> **WHAT IS EXPECTED**
Without leaving out a single line, restate the entries below exactly.

[[ MATERIALS PROVIDED, beginning ]]

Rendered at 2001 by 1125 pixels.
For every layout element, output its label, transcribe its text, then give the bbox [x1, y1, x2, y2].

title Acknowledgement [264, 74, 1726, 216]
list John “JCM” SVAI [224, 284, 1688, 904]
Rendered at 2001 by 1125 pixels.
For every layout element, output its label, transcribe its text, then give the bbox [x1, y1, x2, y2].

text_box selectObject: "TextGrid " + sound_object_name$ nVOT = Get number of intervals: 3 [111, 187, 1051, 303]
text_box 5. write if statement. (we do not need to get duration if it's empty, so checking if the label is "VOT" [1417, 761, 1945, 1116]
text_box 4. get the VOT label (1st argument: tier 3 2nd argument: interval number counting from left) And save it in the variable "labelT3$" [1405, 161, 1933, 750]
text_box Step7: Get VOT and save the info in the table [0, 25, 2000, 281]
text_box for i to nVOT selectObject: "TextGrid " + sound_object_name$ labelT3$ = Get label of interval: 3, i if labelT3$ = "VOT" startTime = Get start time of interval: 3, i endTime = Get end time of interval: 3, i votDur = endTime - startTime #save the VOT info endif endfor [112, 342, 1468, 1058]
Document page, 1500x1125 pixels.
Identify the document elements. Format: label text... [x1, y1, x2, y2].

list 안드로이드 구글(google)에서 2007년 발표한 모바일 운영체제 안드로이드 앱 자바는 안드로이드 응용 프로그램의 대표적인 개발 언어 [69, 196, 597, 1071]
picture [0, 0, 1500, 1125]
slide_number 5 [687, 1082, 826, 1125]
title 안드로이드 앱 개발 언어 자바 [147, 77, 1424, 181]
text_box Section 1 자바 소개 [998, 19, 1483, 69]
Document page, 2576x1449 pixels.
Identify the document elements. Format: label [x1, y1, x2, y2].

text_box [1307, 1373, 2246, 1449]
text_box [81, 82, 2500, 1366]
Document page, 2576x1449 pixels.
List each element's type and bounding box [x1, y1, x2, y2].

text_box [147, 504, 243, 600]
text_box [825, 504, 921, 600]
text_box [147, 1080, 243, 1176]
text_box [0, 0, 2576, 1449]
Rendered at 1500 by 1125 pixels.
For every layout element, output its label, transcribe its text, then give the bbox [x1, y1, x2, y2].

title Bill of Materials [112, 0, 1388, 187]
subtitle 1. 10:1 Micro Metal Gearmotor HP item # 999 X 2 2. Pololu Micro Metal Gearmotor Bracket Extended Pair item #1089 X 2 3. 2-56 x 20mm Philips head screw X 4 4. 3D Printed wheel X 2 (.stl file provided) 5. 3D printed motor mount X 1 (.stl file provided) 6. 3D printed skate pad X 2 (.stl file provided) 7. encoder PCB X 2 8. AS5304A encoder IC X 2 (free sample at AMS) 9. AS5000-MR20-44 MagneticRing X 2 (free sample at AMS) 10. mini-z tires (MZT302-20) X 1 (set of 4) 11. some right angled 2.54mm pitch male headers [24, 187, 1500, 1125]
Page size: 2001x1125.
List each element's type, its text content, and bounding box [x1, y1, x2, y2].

[[ MATERIALS PROVIDED, end ]]

> **REPLY TO THE TASK**
Rendered at 2001 by 1125 pixels.
For every layout element, output its label, transcribe its text, then give the bbox [x1, y1, x2, y2].

title Acknowledgement [264, 74, 1726, 216]
list John “JCM” SVAI [224, 284, 1688, 904]
Rendered at 2001 by 1125 pixels.
For every layout element, output its label, transcribe its text, then give the bbox [x1, y1, x2, y2].

text_box selectObject: "TextGrid " + sound_object_name$ nVOT = Get number of intervals: 3 [111, 187, 1051, 303]
text_box 5. write if statement. (we do not need to get duration if it's empty, so checking if the label is "VOT" [1417, 761, 1945, 1116]
text_box 4. get the VOT label (1st argument: tier 3 2nd argument: interval number counting from left) And save it in the variable "labelT3$" [1405, 161, 1933, 750]
text_box Step7: Get VOT and save the info in the table [0, 25, 2000, 281]
text_box for i to nVOT selectObject: "TextGrid " + sound_object_name$ labelT3$ = Get label of interval: 3, i if labelT3$ = "VOT" startTime = Get start time of interval: 3, i endTime = Get end time of interval: 3, i votDur = endTime - startTime #save the VOT info endif endfor [112, 342, 1468, 1058]
Document page, 1500x1125 pixels.
Identify the document elements. Format: label text... [x1, y1, x2, y2].

list 안드로이드 구글(google)에서 2007년 발표한 모바일 운영체제 안드로이드 앱 자바는 안드로이드 응용 프로그램의 대표적인 개발 언어 [69, 196, 597, 1071]
picture [0, 0, 1500, 1125]
slide_number 5 [687, 1082, 826, 1125]
title 안드로이드 앱 개발 언어 자바 [147, 77, 1424, 181]
text_box Section 1 자바 소개 [998, 19, 1483, 69]
Document page, 2576x1449 pixels.
Identify the document elements. Format: label [x1, y1, x2, y2].

text_box [1307, 1373, 2246, 1449]
text_box [81, 82, 2500, 1366]
Document page, 2576x1449 pixels.
List each element's type and bounding box [x1, y1, x2, y2].

text_box [147, 504, 243, 600]
text_box [825, 504, 921, 600]
text_box [147, 1080, 243, 1176]
text_box [0, 0, 2576, 1449]
Rendered at 1500 by 1125 pixels.
For every layout element, output its label, transcribe its text, then give the bbox [x1, y1, x2, y2].

title Bill of Materials [112, 0, 1388, 187]
subtitle 1. 10:1 Micro Metal Gearmotor HP item # 999 X 2 2. Pololu Micro Metal Gearmotor Bracket Extended Pair item #1089 X 2 3. 2-56 x 20mm Philips head screw X 4 4. 3D Printed wheel X 2 (.stl file provided) 5. 3D printed motor mount X 1 (.stl file provided) 6. 3D printed skate pad X 2 (.stl file provided) 7. encoder PCB X 2 8. AS5304A encoder IC X 2 (free sample at AMS) 9. AS5000-MR20-44 MagneticRing X 2 (free sample at AMS) 10. mini-z tires (MZT302-20) X 1 (set of 4) 11. some right angled 2.54mm pitch male headers [24, 187, 1500, 1125]
Page size: 2001x1125.
List each element's type, its text content, and bounding box [x1, y1, x2, y2].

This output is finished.